Extracted text START
Monday, September 7, 2015

The Carols of Christmas a BookLook Blogger review}

I love Christmas.

I love music.

I love Christmas music even more.

I also really enjoy learning the stories behind some of my favorite songs.  So asking to review The Carols of Christmas: A Celebration of the Surprising Stories Behind Your Favorite Holiday Songs by Andrew Gant was an easy decision.

Of course I wanted it. 

From the publisher:
From Oxford professor and renowned British composer, a joyous account of the history behind our favorite carols.

Everyone loves a carol-in the end, even Ebenezer Scrooge. They have the power to summon up a special kind of mid-winter mood, like the aroma of gingerbread or the twinkle of lights on a tree. It's a kind of magic.

But how did they get that magic? Andrew Gant-choirmaster, church musician, university professor, and writer-tells the story of twenty of our favorite carols, each accompanied by lyrics and music, unraveling a captivating, and often surprising, tale of great musicians and thinkers, saints and pagans, shepherd boys and choirboys. Readers get to delve into the history such favorites as "Good King Wenceslas," "Away in a Manger," and "O, Tannenbaum," discovering along the way how "Hark, the Herald Angels Sing" came to replace "Hark, how all the welkin' ring" and how Ralph Vaughan Williams applied the tune of an English folk song about a dead ox to a poem by a nineteenth century American pilgrim to make "O Little Town of Bethlehem."
Extracted text END
Information supplied START
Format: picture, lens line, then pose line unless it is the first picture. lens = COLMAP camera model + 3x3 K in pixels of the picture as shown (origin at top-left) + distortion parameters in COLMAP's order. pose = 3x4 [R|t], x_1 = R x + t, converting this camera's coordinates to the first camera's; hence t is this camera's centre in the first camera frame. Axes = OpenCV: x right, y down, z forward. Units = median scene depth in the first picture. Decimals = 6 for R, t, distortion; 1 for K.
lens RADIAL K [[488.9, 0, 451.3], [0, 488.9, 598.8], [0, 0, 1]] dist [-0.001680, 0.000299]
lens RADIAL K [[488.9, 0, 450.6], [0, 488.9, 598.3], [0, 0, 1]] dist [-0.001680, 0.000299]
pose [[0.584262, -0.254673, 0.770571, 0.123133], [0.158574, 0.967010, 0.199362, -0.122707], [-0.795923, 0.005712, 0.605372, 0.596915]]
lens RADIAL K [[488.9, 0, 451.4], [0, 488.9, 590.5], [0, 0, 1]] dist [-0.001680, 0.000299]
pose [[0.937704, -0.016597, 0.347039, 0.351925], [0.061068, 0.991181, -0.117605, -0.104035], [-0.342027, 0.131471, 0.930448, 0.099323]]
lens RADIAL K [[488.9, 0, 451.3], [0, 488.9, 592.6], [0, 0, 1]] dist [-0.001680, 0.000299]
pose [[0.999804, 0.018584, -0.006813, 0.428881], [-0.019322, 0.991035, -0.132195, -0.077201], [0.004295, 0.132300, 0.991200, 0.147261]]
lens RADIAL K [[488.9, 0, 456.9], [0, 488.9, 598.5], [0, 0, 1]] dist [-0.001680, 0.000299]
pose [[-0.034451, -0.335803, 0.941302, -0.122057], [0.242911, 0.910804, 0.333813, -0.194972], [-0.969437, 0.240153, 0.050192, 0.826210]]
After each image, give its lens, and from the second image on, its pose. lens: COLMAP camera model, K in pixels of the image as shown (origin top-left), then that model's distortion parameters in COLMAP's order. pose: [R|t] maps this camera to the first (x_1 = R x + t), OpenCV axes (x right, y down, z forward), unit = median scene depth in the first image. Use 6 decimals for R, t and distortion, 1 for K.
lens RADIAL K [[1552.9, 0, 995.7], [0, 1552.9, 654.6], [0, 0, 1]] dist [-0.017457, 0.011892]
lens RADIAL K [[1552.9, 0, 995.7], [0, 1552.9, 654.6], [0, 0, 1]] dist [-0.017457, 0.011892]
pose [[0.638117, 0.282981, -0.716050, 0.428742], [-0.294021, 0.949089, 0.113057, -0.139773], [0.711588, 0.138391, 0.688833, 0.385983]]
Information supplied END
## Exercise A
According to the book review, how many carols does the book tell the story of?
## Exercise B
Which song titles appear in quotation marks in the book review?
## Exercise C
Repeat the part of the book review starting at "Monday, September 7, 2015" and ending at "an easy decision.".

## Problem solution A
Twenty.

## Problem solution B
"Good King Wenceslas," "Away in a Manger," "O, Tannenbaum," "Hark, the Herald Angels Sing," "Hark, how all the welkin' ring," and "O Little Town of Bethlehem."

## Problem solution C
Monday, September 7, 2015

The Carols of Christmas a BookLook Blogger review}

I love Christmas.

I love music.

I love Christmas music even more.

I also really enjoy learning the stories behind some of my favorite songs.  So asking to review The Carols of Christmas: A Celebration of the Surprising Stories Behind Your Favorite Holiday Songs by Andrew Gant was an easy decision.